---------- Data shown
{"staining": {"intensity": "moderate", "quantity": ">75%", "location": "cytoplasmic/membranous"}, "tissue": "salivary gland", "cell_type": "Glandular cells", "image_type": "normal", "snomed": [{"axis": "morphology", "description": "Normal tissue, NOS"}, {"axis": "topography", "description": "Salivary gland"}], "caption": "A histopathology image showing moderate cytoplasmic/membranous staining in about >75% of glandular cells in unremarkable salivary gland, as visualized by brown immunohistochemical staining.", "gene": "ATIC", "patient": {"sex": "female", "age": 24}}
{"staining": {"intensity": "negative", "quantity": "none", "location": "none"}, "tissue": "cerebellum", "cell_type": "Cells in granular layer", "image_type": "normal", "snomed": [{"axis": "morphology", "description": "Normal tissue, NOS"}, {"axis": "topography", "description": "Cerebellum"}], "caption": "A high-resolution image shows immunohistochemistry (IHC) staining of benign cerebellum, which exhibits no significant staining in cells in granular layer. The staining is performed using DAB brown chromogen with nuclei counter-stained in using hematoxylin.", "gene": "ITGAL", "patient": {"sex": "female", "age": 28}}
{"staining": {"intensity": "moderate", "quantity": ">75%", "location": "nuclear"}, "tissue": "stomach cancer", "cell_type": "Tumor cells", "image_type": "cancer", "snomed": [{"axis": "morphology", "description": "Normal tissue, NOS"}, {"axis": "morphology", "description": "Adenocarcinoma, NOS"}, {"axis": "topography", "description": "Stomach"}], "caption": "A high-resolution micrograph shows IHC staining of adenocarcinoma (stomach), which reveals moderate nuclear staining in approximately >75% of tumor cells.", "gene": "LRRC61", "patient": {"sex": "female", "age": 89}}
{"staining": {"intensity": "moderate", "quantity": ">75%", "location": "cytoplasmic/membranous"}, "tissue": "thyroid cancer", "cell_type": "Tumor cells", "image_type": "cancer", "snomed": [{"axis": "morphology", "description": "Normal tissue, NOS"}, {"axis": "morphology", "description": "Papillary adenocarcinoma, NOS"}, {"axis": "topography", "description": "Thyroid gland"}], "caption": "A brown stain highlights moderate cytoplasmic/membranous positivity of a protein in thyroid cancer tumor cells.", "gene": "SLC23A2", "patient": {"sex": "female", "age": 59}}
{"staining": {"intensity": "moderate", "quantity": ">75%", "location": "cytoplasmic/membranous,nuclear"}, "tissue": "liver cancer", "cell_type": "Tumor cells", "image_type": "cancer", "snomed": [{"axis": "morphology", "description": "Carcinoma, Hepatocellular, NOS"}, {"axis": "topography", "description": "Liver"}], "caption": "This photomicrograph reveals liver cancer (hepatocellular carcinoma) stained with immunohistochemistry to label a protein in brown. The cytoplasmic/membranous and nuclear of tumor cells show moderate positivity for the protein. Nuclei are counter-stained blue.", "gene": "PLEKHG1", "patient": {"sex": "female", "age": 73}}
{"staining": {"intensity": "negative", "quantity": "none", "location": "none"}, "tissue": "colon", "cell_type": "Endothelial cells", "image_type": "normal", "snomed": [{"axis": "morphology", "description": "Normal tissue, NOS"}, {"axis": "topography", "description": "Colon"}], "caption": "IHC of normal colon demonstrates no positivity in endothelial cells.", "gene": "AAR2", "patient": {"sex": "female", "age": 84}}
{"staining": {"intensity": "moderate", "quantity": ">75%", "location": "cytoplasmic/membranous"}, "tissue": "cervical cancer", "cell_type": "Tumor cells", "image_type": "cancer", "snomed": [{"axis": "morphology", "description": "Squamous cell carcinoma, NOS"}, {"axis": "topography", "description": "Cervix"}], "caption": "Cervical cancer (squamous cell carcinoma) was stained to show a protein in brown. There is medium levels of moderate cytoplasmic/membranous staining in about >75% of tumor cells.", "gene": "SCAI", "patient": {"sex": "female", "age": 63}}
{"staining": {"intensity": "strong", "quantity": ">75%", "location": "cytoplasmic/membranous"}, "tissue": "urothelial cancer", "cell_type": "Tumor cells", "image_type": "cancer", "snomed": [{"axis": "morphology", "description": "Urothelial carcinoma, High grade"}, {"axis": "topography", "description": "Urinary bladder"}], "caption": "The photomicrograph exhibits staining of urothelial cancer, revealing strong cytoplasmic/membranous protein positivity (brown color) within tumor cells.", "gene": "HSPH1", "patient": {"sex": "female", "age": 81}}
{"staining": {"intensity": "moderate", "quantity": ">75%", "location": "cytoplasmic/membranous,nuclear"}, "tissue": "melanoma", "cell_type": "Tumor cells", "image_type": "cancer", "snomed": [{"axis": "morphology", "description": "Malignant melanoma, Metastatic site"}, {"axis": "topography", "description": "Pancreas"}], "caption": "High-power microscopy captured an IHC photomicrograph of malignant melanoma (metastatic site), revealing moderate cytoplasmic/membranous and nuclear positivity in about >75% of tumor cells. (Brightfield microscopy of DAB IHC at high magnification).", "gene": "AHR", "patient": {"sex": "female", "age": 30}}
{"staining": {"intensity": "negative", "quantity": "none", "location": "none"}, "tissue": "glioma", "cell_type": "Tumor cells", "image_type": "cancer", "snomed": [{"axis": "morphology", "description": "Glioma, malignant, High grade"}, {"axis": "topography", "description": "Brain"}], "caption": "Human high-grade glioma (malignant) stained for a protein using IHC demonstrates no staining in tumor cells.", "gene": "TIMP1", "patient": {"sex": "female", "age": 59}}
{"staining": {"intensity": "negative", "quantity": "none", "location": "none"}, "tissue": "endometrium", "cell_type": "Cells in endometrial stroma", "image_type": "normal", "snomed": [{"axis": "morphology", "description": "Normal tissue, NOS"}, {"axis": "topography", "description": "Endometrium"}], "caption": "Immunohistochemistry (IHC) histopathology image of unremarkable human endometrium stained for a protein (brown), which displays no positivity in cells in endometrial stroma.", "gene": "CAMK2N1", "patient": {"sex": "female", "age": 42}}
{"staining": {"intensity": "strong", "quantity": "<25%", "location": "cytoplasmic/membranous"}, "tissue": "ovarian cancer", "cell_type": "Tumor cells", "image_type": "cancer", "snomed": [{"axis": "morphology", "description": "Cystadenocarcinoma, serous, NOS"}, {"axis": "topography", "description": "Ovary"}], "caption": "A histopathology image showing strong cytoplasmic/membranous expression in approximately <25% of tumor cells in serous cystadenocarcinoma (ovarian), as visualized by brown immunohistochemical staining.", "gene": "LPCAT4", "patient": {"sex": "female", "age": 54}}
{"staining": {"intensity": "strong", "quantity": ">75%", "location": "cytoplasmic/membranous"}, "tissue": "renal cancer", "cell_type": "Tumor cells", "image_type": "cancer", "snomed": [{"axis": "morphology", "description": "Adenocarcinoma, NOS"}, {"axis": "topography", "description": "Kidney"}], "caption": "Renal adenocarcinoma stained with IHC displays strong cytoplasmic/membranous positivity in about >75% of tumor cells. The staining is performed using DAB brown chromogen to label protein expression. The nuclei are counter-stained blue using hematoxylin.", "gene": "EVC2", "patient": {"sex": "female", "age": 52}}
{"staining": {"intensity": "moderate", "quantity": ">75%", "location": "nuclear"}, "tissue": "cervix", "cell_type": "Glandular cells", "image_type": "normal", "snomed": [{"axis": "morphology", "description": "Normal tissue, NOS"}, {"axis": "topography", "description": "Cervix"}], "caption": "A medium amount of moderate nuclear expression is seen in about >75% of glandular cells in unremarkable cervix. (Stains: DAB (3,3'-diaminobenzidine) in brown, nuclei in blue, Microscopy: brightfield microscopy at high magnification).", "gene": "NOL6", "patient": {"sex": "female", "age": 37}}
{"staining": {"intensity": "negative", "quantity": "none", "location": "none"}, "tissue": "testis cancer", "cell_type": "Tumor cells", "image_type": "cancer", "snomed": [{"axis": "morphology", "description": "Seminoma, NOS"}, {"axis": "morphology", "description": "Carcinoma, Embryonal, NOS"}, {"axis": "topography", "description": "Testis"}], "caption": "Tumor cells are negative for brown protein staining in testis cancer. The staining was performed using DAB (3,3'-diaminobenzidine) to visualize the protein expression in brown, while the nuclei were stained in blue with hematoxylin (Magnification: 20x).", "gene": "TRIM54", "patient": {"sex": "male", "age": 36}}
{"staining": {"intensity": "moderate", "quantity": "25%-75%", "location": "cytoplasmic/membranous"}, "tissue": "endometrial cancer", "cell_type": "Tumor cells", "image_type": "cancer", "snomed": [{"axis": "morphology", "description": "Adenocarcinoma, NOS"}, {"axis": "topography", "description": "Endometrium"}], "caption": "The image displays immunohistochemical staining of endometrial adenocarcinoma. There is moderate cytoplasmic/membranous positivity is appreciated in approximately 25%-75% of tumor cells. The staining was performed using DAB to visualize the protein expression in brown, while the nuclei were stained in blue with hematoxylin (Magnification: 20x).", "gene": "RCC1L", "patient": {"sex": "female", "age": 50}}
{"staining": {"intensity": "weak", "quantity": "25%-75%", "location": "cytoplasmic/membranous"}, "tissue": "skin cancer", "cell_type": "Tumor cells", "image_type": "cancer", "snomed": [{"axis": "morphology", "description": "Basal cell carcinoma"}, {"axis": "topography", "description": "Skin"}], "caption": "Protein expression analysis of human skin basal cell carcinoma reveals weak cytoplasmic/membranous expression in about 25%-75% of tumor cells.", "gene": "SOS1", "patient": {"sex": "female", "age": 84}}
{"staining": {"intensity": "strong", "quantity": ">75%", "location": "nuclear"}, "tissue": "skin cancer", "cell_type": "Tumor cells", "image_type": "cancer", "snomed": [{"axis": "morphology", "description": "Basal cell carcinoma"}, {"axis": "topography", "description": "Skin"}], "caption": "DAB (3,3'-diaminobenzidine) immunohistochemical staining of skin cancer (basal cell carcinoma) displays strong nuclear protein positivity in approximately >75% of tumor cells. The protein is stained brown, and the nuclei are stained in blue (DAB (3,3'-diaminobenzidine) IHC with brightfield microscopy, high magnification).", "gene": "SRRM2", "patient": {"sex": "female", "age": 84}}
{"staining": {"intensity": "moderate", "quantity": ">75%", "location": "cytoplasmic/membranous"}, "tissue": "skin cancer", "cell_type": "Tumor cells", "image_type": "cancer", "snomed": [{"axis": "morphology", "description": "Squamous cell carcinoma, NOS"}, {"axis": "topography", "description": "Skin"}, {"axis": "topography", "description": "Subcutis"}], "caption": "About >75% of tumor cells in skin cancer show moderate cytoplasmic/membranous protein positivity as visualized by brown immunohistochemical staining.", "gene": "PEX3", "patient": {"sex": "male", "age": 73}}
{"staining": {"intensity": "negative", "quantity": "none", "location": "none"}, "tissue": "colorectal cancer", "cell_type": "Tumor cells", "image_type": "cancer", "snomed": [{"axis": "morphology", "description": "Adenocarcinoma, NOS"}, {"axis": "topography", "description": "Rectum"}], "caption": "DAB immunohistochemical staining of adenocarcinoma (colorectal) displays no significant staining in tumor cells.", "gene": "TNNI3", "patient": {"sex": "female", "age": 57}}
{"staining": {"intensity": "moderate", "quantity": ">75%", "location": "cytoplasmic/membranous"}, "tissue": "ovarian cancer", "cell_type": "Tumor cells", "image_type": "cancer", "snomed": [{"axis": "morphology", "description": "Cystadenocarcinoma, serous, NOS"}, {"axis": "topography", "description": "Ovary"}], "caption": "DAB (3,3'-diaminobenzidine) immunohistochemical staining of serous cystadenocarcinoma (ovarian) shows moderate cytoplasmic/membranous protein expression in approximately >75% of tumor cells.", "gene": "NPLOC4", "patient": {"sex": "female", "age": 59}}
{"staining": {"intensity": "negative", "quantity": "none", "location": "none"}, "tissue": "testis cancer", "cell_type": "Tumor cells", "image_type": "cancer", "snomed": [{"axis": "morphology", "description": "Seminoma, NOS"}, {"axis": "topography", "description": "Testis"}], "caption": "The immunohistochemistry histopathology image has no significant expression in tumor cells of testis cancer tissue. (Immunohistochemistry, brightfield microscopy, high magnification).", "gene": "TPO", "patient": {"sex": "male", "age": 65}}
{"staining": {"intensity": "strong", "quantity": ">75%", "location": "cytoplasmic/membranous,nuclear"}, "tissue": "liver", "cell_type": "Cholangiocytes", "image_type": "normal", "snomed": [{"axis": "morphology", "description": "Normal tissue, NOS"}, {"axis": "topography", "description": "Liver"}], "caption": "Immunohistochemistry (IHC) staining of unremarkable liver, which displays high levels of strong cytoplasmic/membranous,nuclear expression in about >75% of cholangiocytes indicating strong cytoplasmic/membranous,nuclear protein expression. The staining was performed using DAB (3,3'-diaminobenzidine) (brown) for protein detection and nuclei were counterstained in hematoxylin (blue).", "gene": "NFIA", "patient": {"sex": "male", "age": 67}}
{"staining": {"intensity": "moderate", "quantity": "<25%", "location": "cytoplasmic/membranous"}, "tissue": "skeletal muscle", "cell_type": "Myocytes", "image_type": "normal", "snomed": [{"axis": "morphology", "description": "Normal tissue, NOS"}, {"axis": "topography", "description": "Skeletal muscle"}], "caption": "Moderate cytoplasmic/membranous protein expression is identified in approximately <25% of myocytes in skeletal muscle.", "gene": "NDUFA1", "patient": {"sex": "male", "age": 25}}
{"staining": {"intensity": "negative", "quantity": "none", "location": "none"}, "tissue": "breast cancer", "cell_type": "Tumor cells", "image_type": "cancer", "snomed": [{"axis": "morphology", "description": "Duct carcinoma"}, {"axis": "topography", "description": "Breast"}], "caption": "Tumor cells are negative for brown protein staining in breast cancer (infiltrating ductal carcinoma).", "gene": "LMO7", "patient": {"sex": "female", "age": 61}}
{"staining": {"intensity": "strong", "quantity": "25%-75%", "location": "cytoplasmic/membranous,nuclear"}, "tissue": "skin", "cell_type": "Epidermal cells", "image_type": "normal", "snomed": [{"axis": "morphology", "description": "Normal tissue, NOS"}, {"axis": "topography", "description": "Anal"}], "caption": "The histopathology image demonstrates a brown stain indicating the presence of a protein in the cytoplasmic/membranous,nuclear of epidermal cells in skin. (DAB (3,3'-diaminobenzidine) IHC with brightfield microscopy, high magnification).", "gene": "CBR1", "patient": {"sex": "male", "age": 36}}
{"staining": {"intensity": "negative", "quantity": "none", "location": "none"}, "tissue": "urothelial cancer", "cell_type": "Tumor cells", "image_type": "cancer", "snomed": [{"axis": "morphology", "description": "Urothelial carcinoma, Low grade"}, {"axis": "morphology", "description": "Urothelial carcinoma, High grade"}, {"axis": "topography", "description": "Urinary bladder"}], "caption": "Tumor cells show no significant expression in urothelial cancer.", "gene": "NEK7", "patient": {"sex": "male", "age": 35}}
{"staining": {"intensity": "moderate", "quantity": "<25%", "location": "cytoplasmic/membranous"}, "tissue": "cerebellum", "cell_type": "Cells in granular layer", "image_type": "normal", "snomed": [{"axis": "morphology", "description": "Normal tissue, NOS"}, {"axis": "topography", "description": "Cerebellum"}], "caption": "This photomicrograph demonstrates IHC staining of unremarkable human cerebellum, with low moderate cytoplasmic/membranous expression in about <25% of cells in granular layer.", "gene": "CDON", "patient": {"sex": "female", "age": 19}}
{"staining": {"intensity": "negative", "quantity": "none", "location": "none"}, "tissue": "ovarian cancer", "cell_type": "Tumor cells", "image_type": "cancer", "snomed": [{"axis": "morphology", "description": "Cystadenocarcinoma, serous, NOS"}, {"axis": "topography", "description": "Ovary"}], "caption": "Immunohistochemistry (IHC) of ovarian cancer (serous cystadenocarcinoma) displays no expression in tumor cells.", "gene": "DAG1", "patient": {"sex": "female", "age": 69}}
--------------------
Your instructions →
From the records above, retype only the lines starting at the line that contains "high-grade glioma (malignant)" and ending at the line that contains "image showing strong", both included.

Answer box →
{"staining": {"intensity": "negative", "quantity": "none", "location": "none"}, "tissue": "glioma", "cell_type": "Tumor cells", "image_type": "cancer", "snomed": [{"axis": "morphology", "description": "Glioma, malignant, High grade"}, {"axis": "topography", "description": "Brain"}], "caption": "Human high-grade glioma (malignant) stained for a protein using IHC demonstrates no staining in tumor cells.", "gene": "TIMP1", "patient": {"sex": "female", "age": 59}}
{"staining": {"intensity": "negative", "quantity": "none", "location": "none"}, "tissue": "endometrium", "cell_type": "Cells in endometrial stroma", "image_type": "normal", "snomed": [{"axis": "morphology", "description": "Normal tissue, NOS"}, {"axis": "topography", "description": "Endometrium"}], "caption": "Immunohistochemistry (IHC) histopathology image of unremarkable human endometrium stained for a protein (brown), which displays no positivity in cells in endometrial stroma.", "gene": "CAMK2N1", "patient": {"sex": "female", "age": 42}}
{"staining": {"intensity": "strong", "quantity": "<25%", "location": "cytoplasmic/membranous"}, "tissue": "ovarian cancer", "cell_type": "Tumor cells", "image_type": "cancer", "snomed": [{"axis": "morphology", "description": "Cystadenocarcinoma, serous, NOS"}, {"axis": "topography", "description": "Ovary"}], "caption": "A histopathology image showing strong cytoplasmic/membranous expression in approximately <25% of tumor cells in serous cystadenocarcinoma (ovarian), as visualized by brown immunohistochemical staining.", "gene": "LPCAT4", "patient": {"sex": "female", "age": 54}}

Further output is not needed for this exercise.